Hacker News and startup culture in general are toxic because of people blaming market conditions instead of taking responsibility for their own actions.
If it's really about incentives, would you support docking executive pay proportional to layoffs, to incentivize against future over-hiring? Or do incentives only apply when they excuse harming workers?
pmarreck|3 years ago
> I have a recent counter razor: "Never attribute to malice or stupidity what is better explained by self-interest"
My modification: "Never attribute to malice or stupidity what is better explained by rational self-interest"
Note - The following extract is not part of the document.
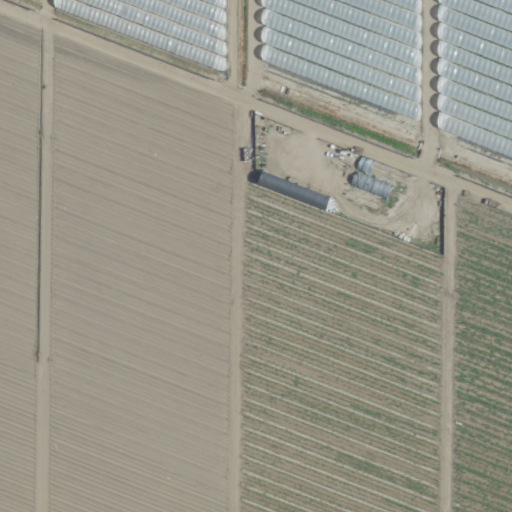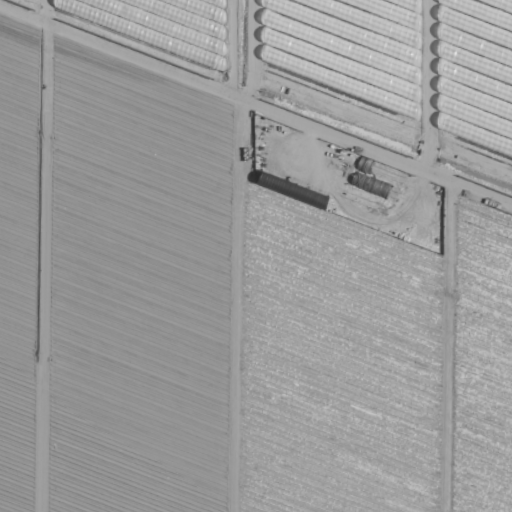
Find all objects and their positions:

The key observation being that even people at odds often act in rational self-interest given the situation they are in with its associated needs and challenges, and the information they are aware of. The only way to bridge this is via communication.
kerkeslager|3 years ago
The phrase "rational self-interest" as it's most often used is just a euphemism for "acquiring as much money as possible" which is neither rational nor what most people are interested in for themselves. There are lots of people who make the choice to take less money in exchange for more time with their families, more fulfilling work, etc., and that's a rational choice. And we have ample evidence that beyond a certain point, making more money doesn't make you happier.